I’m up in Humboldt at our cabin in Big Lagoon for a few days in April. I’m here to start a new project on the history of the area, but there’s also time to unwind too. I have Wilbur, our eight-year-old terrier mix, with me for company.
My first day I wake up to gray skies and a fog-shrouded lagoon, an edgy chill launched off the placid ocean. But by early afternoon the sky has cleared pale blue and there’s a full warm sun as far as I can see up and down the coast.
I walk Wilbur down to the lagoon. He sniffs, I look everywhere. The spring flowers are glad to have made it through another dour winter. The hedges are ablaze with wild iris, purple and red poppies, and white daisies.

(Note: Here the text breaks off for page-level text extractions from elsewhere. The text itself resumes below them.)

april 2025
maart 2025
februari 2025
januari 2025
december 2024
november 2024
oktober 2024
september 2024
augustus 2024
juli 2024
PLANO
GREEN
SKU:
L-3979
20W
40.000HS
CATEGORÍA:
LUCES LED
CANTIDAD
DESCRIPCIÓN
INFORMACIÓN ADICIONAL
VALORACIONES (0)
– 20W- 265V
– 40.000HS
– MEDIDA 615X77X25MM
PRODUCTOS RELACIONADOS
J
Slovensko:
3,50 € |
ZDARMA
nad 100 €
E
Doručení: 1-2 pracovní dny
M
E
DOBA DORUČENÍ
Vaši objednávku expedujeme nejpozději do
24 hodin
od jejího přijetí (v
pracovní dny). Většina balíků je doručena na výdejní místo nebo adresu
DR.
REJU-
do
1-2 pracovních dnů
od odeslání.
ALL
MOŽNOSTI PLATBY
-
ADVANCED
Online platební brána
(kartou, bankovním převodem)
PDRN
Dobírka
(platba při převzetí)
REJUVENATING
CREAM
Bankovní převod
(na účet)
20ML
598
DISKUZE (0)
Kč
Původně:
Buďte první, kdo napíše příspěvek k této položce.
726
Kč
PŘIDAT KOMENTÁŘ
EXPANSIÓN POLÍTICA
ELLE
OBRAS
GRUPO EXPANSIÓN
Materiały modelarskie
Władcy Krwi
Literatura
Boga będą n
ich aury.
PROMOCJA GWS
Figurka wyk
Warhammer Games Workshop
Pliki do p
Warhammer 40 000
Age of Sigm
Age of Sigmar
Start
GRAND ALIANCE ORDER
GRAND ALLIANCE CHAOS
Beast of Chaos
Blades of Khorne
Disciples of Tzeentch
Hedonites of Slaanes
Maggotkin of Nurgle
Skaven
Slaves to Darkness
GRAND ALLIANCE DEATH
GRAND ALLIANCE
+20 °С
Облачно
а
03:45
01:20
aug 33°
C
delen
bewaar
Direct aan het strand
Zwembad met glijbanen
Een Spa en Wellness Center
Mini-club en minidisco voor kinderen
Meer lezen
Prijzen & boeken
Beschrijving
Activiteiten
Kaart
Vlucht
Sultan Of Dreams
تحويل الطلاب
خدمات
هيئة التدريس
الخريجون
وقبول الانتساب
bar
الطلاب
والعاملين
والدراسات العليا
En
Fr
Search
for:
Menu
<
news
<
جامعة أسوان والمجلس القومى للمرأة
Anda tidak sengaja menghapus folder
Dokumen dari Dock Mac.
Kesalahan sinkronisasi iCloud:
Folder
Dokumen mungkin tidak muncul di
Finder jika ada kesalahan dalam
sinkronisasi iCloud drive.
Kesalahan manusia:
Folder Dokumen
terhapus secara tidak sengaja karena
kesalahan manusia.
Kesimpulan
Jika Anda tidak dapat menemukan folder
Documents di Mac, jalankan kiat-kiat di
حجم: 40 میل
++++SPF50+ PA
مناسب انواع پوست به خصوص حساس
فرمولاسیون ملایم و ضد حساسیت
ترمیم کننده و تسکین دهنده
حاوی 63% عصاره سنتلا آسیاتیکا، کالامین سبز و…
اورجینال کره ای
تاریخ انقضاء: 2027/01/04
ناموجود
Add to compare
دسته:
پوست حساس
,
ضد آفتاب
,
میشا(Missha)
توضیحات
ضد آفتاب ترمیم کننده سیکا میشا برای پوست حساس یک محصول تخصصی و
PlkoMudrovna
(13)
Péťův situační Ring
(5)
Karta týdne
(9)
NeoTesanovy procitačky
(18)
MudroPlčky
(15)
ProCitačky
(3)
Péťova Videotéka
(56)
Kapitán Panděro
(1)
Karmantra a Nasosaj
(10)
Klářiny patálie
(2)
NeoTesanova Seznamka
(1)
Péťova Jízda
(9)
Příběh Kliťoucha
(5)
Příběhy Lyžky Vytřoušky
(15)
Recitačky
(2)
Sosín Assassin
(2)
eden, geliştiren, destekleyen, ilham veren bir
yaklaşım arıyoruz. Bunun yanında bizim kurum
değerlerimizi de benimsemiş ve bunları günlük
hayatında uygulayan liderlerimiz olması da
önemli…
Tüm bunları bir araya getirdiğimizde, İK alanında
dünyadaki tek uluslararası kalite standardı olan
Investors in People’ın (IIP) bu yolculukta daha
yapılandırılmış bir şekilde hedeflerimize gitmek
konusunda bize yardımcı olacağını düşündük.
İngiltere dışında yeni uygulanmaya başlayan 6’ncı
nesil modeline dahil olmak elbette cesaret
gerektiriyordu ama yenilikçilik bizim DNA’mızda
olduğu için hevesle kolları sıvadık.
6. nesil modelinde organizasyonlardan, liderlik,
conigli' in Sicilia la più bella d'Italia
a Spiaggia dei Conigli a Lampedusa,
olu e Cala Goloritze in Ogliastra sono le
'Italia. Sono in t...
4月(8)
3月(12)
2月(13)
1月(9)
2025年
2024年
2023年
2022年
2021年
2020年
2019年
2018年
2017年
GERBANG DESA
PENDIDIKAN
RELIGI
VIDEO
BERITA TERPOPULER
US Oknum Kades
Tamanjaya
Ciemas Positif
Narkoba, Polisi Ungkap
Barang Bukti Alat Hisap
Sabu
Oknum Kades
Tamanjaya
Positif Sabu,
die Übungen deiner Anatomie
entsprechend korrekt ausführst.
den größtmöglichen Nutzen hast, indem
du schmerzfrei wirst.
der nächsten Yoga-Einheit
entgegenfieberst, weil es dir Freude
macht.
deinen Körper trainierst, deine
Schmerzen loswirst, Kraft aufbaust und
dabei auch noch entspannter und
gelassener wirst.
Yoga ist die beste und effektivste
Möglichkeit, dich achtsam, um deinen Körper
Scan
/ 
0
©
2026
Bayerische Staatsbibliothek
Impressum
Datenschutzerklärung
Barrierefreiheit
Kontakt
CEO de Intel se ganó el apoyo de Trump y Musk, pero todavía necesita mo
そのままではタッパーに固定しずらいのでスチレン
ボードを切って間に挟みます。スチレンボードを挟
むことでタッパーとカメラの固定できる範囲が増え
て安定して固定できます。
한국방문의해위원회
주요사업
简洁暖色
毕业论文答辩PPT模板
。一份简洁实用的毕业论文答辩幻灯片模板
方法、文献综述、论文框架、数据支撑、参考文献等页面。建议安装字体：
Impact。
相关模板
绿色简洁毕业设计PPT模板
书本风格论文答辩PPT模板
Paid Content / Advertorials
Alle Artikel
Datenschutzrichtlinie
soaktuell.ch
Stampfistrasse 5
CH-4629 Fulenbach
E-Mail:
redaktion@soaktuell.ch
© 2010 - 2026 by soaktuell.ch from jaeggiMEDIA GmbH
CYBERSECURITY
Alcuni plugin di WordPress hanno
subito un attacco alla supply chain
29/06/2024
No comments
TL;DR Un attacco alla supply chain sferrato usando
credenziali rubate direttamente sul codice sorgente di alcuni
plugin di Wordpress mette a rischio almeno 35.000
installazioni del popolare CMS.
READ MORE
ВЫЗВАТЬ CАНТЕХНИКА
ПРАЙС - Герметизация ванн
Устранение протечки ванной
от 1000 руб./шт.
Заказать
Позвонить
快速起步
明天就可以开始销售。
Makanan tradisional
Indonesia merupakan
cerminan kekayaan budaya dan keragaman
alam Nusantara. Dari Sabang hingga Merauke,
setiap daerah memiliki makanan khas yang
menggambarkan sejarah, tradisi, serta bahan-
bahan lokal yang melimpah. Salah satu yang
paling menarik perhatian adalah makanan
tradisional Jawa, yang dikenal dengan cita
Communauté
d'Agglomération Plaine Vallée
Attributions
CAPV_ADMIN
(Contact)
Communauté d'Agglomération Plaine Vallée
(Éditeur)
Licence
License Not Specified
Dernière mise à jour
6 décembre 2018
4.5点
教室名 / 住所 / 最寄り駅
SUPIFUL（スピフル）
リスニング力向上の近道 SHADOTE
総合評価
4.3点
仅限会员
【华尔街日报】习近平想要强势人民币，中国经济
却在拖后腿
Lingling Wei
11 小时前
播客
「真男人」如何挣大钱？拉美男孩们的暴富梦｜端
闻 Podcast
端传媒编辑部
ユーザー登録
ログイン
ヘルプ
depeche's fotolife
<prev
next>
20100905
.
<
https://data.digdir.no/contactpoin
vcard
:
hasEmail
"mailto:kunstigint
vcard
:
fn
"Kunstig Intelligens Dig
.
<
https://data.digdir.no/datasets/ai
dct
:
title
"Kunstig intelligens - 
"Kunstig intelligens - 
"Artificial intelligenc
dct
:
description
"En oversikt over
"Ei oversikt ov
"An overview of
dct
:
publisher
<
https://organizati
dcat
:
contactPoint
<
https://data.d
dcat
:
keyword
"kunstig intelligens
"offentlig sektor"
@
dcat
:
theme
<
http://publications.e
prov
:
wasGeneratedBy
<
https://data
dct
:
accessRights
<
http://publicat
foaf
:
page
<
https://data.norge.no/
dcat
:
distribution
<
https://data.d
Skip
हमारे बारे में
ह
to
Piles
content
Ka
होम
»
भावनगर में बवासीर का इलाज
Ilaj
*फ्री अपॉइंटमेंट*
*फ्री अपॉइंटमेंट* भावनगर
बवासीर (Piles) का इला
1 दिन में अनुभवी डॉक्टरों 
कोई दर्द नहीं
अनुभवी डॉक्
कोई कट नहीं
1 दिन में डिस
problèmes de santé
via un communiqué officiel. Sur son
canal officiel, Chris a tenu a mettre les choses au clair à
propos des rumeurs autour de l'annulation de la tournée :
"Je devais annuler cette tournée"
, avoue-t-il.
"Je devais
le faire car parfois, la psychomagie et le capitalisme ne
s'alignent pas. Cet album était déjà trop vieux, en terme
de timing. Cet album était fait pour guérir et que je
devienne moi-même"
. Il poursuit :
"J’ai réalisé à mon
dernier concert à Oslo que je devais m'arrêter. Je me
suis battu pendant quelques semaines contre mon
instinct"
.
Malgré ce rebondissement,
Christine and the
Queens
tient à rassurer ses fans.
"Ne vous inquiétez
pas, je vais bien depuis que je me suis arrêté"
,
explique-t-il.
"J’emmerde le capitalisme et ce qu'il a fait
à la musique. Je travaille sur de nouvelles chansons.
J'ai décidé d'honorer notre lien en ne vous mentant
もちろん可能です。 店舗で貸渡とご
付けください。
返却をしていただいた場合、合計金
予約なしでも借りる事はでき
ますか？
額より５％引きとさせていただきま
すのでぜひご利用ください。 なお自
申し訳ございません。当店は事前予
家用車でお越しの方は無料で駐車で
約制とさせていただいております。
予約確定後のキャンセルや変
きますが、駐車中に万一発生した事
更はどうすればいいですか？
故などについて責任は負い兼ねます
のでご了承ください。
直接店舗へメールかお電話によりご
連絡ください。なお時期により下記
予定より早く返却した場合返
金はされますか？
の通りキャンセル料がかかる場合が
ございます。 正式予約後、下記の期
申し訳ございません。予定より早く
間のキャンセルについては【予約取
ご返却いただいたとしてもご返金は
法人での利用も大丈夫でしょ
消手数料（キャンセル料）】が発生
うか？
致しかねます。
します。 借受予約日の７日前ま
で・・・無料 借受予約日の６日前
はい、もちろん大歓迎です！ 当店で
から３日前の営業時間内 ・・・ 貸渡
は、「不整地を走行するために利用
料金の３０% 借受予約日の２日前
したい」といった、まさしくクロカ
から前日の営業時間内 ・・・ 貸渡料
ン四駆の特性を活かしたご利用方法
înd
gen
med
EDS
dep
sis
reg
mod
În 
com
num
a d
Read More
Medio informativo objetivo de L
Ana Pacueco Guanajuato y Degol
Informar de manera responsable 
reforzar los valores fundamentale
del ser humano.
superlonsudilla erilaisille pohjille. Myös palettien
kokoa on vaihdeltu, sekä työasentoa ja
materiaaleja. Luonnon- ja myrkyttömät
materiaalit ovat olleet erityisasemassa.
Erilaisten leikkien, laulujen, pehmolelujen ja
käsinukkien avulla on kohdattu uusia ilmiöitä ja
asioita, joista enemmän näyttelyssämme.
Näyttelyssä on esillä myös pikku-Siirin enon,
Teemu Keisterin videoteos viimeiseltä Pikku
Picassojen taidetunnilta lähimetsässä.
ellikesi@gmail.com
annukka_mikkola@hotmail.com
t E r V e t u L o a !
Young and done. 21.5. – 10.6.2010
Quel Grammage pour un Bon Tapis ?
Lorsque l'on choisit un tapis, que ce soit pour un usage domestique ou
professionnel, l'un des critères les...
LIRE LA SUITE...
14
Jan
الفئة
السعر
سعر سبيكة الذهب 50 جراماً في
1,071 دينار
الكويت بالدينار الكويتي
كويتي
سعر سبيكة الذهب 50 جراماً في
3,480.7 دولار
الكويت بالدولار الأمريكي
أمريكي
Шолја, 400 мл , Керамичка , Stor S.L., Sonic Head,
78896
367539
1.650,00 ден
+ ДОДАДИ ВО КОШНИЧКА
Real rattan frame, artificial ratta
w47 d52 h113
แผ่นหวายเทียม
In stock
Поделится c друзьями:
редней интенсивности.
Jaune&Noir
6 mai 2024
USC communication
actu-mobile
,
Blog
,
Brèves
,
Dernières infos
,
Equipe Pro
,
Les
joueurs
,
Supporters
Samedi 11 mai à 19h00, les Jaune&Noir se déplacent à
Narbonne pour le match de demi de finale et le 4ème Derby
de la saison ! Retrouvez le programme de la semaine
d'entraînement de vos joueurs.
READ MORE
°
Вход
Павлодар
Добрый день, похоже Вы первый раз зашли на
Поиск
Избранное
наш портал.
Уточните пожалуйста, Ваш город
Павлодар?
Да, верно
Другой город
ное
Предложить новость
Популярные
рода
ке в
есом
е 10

The lagoon is full and fat, ready to burst its banks. I walk to the end of the jetty and lie down on my back. Wilbur agonizes from the shore. He doesn’t like to be in or on water, and he’s phobic about gaps or metal on the ground. To get the twenty yards to me he needs to walk on the planks of a swaying wooden jetty, over metal attachments and gaps that he imagines will suck him into unknown depths.
I call him to me, a whistle that signals food and comfort, and he eventually dares all. With his stomach almost on the ground and his ears pinned back, he slowly, oh how slowly, sidles and tacks his away along the jetty until he can burrow his body into mine. We both lay flat on the warm wood, eyes closed against the sinking sun. I relax by listening to Wilbur’s anxious panting, the lapping waves under my head, the steady rumbling and shushing from the ocean a quarter of a mile away, my slowing breath, and, eventually, Wilbur’s too.